▶ HOW TO COMPLETE THIS TASK
In your reply, write out the records exactly, each line intact.

(Dataset entries)

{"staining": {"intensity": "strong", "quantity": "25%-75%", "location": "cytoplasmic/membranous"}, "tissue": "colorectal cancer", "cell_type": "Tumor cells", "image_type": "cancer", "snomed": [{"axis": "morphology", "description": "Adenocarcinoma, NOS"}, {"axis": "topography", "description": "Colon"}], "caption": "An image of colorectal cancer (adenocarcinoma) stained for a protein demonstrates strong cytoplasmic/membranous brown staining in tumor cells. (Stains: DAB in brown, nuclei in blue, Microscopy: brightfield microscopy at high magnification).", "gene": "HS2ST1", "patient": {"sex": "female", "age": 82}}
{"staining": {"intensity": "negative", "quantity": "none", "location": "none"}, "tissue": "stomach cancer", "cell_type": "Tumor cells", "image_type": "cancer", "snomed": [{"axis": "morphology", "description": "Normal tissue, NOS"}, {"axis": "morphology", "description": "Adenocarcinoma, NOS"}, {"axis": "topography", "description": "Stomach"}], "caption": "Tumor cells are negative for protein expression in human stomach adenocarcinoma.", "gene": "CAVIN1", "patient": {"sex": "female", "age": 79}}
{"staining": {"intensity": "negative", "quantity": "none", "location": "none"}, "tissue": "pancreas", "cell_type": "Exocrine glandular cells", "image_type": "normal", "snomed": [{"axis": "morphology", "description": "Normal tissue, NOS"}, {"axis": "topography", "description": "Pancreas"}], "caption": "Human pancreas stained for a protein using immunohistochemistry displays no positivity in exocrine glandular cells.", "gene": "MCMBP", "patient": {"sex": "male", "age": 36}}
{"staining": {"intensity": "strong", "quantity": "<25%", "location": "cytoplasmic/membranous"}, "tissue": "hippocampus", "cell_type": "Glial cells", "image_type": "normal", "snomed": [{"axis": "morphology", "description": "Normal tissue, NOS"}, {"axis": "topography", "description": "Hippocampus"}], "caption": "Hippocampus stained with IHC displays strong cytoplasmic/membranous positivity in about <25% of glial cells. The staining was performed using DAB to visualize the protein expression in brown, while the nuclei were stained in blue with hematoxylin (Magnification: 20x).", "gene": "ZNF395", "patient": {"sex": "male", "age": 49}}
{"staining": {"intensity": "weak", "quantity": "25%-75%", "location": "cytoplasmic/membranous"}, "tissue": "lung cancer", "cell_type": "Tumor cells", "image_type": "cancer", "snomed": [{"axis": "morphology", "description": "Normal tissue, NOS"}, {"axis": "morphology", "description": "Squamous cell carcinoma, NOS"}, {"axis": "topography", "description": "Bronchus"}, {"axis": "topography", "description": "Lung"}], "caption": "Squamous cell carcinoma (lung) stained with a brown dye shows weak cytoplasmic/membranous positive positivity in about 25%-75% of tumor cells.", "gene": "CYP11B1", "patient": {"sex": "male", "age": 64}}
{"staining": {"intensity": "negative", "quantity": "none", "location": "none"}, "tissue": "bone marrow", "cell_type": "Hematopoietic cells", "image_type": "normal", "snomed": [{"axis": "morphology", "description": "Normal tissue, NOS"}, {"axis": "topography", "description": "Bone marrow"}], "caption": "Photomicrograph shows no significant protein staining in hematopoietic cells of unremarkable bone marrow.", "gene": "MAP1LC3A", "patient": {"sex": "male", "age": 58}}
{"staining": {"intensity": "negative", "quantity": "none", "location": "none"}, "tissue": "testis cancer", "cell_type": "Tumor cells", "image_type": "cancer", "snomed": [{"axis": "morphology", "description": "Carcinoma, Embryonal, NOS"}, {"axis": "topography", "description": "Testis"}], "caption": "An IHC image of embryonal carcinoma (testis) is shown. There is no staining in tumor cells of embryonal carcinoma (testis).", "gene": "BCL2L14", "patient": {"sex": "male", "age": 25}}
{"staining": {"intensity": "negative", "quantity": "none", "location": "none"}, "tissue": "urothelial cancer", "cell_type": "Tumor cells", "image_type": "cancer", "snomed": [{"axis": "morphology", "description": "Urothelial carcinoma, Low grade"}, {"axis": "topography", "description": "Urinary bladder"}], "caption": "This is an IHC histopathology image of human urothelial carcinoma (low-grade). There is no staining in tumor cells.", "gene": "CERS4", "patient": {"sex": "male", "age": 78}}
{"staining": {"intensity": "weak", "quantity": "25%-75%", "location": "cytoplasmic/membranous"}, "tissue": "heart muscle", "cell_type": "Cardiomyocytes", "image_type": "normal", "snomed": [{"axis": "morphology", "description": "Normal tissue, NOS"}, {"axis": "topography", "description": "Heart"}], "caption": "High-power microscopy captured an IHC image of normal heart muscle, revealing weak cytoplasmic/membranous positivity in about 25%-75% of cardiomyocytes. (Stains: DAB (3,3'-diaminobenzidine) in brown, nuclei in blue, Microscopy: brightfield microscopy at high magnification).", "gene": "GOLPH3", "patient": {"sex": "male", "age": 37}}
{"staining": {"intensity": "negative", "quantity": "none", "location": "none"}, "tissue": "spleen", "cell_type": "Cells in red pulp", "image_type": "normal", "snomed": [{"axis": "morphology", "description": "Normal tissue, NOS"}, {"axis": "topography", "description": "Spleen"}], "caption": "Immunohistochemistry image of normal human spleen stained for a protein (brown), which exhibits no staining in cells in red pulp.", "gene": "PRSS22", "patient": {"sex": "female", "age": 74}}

▶ TASK ANSWER
{"staining": {"intensity": "strong", "quantity": "25%-75%", "location": "cytoplasmic/membranous"}, "tissue": "colorectal cancer", "cell_type": "Tumor cells", "image_type": "cancer", "snomed": [{"axis": "morphology", "description": "Adenocarcinoma, NOS"}, {"axis": "topography", "description": "Colon"}], "caption": "An image of colorectal cancer (adenocarcinoma) stained for a protein demonstrates strong cytoplasmic/membranous brown staining in tumor cells. (Stains: DAB in brown, nuclei in blue, Microscopy: brightfield microscopy at high magnification).", "gene": "HS2ST1", "patient": {"sex": "female", "age": 82}}
{"staining": {"intensity": "negative", "quantity": "none", "location": "none"}, "tissue": "stomach cancer", "cell_type": "Tumor cells", "image_type": "cancer", "snomed": [{"axis": "morphology", "description": "Normal tissue, NOS"}, {"axis": "morphology", "description": "Adenocarcinoma, NOS"}, {"axis": "topography", "description": "Stomach"}], "caption": "Tumor cells are negative for protein expression in human stomach adenocarcinoma.", "gene": "CAVIN1", "patient": {"sex": "female", "age": 79}}
{"staining": {"intensity": "negative", "quantity": "none", "location": "none"}, "tissue": "pancreas", "cell_type": "Exocrine glandular cells", "image_type": "normal", "snomed": [{"axis": "morphology", "description": "Normal tissue, NOS"}, {"axis": "topography", "description": "Pancreas"}], "caption": "Human pancreas stained for a protein using immunohistochemistry displays no positivity in exocrine glandular cells.", "gene": "MCMBP", "patient": {"sex": "male", "age": 36}}
{"staining": {"intensity": "strong", "quantity": "<25%", "location": "cytoplasmic/membranous"}, "tissue": "hippocampus", "cell_type": "Glial cells", "image_type": "normal", "snomed": [{"axis": "morphology", "description": "Normal tissue, NOS"}, {"axis": "topography", "description": "Hippocampus"}], "caption": "Hippocampus stained with IHC displays strong cytoplasmic/membranous positivity in about <25% of glial cells. The staining was performed using DAB to visualize the protein expression in brown, while the nuclei were stained in blue with hematoxylin (Magnification: 20x).", "gene": "ZNF395", "patient": {"sex": "male", "age": 49}}
{"staining": {"intensity": "weak", "quantity": "25%-75%", "location": "cytoplasmic/membranous"}, "tissue": "lung cancer", "cell_type": "Tumor cells", "image_type": "cancer", "snomed": [{"axis": "morphology", "description": "Normal tissue, NOS"}, {"axis": "morphology", "description": "Squamous cell carcinoma, NOS"}, {"axis": "topography", "description": "Bronchus"}, {"axis": "topography", "description": "Lung"}], "caption": "Squamous cell carcinoma (lung) stained with a brown dye shows weak cytoplasmic/membranous positive positivity in about 25%-75% of tumor cells.", "gene": "CYP11B1", "patient": {"sex": "male", "age": 64}}
{"staining": {"intensity": "negative", "quantity": "none", "location": "none"}, "tissue": "bone marrow", "cell_type": "Hematopoietic cells", "image_type": "normal", "snomed": [{"axis": "morphology", "description": "Normal tissue, NOS"}, {"axis": "topography", "description": "Bone marrow"}], "caption": "Photomicrograph shows no significant protein staining in hematopoietic cells of unremarkable bone marrow.", "gene": "MAP1LC3A", "patient": {"sex": "male", "age": 58}}
{"staining": {"intensity": "negative", "quantity": "none", "location": "none"}, "tissue": "testis cancer", "cell_type": "Tumor cells", "image_type": "cancer", "snomed": [{"axis": "morphology", "description": "Carcinoma, Embryonal, NOS"}, {"axis": "topography", "description": "Testis"}], "caption": "An IHC image of embryonal carcinoma (testis) is shown. There is no staining in tumor cells of embryonal carcinoma (testis).", "gene": "BCL2L14", "patient": {"sex": "male", "age": 25}}
{"staining": {"intensity": "negative", "quantity": "none", "location": "none"}, "tissue": "urothelial cancer", "cell_type": "Tumor cells", "image_type": "cancer", "snomed": [{"axis": "morphology", "description": "Urothelial carcinoma, Low grade"}, {"axis": "topography", "description": "Urinary bladder"}], "caption": "This is an IHC histopathology image of human urothelial carcinoma (low-grade). There is no staining in tumor cells.", "gene": "CERS4", "patient": {"sex": "male", "age": 78}}
{"staining": {"intensity": "weak", "quantity": "25%-75%", "location": "cytoplasmic/membranous"}, "tissue": "heart muscle", "cell_type": "Cardiomyocytes", "image_type": "normal", "snomed": [{"axis": "morphology", "description": "Normal tissue, NOS"}, {"axis": "topography", "description": "Heart"}], "caption": "High-power microscopy captured an IHC image of normal heart muscle, revealing weak cytoplasmic/membranous positivity in about 25%-75% of cardiomyocytes. (Stains: DAB (3,3'-diaminobenzidine) in brown, nuclei in blue, Microscopy: brightfield microscopy at high magnification).", "gene": "GOLPH3", "patient": {"sex": "male", "age": 37}}
{"staining": {"intensity": "negative", "quantity": "none", "location": "none"}, "tissue": "spleen", "cell_type": "Cells in red pulp", "image_type": "normal", "snomed": [{"axis": "morphology", "description": "Normal tissue, NOS"}, {"axis": "topography", "description": "Spleen"}], "caption": "Immunohistochemistry image of normal human spleen stained for a protein (brown), which exhibits no staining in cells in red pulp.", "gene": "PRSS22", "patient": {"sex": "female", "age": 74}}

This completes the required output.